- The Washington Times - Saturday, December 17, 2011

SPENCER, Iowa — Expanding on his call for a rollback of the federal courts, Newt Gingrich said Saturday the time has come for a national conversation on the courts’ overreach and the roles the president and Congress have historically had to reel them in.

The Republican presidential candidate said it’s only recently that the courts have become untouchable institutions, and said it’s time to return to the days when presidents such as Lincoln and Jackson felt able to ignore major court rulings, or when Jefferson pushed and won an abolishment of entire judgeships in 1802.

“The courts are too aggressive, and the courts have been trying to impose an elitist value system on a country that’s inherently not elitist,” Mr. Gingrich told reporters.

Among the tools he said are acceptable would be ignoring rulings, impeaching judges or abolishing courts — though he called that final option the last resort.

The former House speaker has been developing the idea for years, but it burst onto the national stage Thursday when during a GOP presidential debate he defended the idea of abolishing federal courts the country deems too out-of-touch with American values.

The idea has been criticized by lawyers who say it would upend the current understanding of the system, which seems to give the Supreme Court the final say in major constitutional matters.

But Mr. Gingrich said that is an “absurd” construction that would mean one justice in a 5-4 ruling would determine the fate of major constitutional questions.

With the sense of history that only a former professor could bring, Mr. Gingrich said the modern-day understanding of the constitutional order between courts, the executive and the legislature is not what the framers of the Constitution intended.

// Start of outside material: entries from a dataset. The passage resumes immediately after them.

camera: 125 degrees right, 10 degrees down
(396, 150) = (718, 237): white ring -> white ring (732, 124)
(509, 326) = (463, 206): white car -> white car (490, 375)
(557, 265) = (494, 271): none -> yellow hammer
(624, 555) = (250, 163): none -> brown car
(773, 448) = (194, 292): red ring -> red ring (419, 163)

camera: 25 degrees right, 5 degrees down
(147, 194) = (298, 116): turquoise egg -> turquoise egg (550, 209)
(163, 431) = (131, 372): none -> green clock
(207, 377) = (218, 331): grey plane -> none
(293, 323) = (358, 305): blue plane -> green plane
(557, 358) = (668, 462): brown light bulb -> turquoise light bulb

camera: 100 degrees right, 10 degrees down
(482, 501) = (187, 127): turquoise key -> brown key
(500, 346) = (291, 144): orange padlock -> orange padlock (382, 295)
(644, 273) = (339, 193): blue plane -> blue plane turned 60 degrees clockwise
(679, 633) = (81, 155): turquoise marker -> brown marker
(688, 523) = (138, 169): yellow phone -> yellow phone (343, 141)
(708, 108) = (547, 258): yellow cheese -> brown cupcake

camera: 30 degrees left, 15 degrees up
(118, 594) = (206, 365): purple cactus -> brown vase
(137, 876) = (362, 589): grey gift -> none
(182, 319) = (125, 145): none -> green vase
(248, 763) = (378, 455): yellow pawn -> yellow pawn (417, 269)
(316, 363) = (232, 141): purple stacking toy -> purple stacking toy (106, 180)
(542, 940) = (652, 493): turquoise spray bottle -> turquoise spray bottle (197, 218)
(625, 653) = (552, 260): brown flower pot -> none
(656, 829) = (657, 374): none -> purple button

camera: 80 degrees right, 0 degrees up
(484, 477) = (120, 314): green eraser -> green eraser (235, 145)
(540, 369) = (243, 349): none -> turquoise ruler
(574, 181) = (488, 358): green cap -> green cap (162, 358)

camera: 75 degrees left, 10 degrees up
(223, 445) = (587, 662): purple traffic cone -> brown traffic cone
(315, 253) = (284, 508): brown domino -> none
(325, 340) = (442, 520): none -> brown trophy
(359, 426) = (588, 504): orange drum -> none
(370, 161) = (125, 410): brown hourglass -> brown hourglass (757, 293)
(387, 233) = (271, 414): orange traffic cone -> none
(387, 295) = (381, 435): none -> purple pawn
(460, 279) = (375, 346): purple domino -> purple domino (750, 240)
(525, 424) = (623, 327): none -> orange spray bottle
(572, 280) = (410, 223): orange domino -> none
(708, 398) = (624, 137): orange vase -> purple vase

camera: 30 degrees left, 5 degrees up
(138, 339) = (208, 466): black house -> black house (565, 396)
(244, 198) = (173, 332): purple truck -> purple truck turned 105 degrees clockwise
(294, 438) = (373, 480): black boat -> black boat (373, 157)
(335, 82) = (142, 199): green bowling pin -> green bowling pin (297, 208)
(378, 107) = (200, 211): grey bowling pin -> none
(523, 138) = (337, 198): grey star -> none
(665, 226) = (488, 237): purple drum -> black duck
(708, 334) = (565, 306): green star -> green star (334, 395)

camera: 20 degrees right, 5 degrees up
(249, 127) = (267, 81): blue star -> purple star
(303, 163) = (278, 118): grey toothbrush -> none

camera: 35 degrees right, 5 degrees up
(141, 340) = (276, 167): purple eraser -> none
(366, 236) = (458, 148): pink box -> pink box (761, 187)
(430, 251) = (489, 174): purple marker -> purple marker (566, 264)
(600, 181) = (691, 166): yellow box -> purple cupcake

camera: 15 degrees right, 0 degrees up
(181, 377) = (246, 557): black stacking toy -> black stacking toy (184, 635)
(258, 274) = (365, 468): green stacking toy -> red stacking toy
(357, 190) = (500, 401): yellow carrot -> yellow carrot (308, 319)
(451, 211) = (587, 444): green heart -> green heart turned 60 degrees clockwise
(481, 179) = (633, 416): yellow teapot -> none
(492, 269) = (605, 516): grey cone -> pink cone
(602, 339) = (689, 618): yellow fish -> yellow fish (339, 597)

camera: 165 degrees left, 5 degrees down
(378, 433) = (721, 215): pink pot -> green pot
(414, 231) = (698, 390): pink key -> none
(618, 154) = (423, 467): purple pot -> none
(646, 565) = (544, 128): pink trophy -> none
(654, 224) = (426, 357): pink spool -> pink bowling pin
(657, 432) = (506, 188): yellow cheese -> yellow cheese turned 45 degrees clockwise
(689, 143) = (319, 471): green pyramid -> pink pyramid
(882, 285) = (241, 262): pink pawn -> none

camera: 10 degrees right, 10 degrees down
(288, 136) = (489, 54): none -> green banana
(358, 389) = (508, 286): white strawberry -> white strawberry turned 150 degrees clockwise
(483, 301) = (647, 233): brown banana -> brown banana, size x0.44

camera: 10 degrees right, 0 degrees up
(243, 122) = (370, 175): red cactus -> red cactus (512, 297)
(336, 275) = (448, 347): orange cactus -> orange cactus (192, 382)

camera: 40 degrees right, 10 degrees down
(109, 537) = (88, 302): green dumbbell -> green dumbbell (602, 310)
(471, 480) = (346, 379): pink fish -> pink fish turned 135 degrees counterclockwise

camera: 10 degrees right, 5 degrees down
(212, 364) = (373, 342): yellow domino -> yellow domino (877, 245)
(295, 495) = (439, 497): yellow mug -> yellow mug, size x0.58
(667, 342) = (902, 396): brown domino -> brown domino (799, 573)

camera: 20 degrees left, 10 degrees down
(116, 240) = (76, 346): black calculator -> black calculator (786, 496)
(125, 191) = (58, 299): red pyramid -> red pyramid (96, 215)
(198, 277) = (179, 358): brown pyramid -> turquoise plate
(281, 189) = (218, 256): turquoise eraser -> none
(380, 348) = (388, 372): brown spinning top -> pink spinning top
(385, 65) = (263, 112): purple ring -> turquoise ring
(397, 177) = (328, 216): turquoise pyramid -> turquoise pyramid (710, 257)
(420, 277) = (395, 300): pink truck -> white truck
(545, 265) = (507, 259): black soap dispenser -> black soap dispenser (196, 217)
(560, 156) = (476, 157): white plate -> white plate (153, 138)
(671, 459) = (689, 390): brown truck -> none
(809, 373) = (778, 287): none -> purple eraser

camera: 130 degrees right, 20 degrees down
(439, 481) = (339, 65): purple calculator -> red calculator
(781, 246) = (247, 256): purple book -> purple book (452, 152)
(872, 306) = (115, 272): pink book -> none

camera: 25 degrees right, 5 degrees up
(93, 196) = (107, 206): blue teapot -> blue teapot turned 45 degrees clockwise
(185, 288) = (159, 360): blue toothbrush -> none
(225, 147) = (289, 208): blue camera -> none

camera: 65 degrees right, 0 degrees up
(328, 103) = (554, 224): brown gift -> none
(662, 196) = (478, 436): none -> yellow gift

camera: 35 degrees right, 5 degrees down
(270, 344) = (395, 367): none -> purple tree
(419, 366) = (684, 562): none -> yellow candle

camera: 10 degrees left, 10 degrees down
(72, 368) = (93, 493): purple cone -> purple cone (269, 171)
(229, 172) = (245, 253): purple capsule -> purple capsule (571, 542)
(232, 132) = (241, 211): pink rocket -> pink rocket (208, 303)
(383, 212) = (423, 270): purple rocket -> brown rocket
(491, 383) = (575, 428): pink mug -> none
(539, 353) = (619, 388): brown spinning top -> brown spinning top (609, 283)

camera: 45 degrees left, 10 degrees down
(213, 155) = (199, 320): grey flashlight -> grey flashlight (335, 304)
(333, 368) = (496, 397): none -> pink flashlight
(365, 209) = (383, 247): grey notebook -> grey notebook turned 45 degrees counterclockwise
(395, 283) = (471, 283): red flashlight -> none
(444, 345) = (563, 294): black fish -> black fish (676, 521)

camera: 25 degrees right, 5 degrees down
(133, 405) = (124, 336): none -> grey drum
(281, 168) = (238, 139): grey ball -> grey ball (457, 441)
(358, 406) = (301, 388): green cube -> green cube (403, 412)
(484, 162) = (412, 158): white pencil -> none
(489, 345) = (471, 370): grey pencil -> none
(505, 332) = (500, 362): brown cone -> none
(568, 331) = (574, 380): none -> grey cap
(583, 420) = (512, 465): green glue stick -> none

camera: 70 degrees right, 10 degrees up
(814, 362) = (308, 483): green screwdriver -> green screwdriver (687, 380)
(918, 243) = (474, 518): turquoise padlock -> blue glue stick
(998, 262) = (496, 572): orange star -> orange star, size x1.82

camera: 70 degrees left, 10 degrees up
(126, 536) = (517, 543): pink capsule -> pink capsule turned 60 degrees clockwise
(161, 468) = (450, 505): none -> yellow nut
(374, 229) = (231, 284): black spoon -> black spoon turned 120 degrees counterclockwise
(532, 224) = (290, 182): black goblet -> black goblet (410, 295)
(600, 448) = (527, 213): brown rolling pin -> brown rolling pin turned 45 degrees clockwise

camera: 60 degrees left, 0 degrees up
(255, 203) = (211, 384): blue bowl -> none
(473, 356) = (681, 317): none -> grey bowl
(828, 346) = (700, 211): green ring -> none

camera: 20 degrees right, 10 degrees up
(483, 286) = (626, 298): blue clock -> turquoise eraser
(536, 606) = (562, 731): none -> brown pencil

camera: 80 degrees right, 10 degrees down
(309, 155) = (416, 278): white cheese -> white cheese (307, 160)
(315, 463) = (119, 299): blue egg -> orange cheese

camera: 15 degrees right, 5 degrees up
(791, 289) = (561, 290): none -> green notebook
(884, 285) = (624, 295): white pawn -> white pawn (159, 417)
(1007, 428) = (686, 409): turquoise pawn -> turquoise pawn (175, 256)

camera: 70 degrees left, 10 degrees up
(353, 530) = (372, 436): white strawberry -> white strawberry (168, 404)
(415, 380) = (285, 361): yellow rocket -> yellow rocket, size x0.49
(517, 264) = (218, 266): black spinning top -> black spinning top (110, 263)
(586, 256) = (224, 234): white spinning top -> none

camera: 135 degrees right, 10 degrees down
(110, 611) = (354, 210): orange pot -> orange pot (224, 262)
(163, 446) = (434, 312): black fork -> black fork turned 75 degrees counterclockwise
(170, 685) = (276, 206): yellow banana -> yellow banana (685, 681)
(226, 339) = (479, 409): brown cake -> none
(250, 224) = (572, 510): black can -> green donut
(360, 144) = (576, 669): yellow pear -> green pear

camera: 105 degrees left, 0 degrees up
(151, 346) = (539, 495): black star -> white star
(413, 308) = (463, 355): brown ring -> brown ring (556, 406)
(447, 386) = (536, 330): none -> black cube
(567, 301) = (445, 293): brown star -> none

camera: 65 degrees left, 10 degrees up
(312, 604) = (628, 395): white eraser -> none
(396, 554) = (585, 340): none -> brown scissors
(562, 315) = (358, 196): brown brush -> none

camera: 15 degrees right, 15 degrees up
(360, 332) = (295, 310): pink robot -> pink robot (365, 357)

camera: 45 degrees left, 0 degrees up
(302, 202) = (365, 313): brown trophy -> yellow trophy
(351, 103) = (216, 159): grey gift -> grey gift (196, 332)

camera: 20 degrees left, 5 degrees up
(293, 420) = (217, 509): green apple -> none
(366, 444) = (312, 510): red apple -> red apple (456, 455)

He pointed to the writings of Hamilton and Madison and the actions of Jefferson as evidence that the founders distrusted courts, and he said anger at the British courts it was the second-most cited reason for the American revolution, behind taxation without representation.

He proposed an informal two-out-of-three system he said could govern — so that if a court made an extreme ruling and the president wanted to ignore it, he would have to have the support of Congress as well. And he said there are tools Congress could use to force the president to enforce judicial decisions if they wanted, including the power of the purse.

“A president who unwisely rejected the court and had a Congress that thought it unwise — Congress could cut off all funding, just refuse to pass the money,” he said.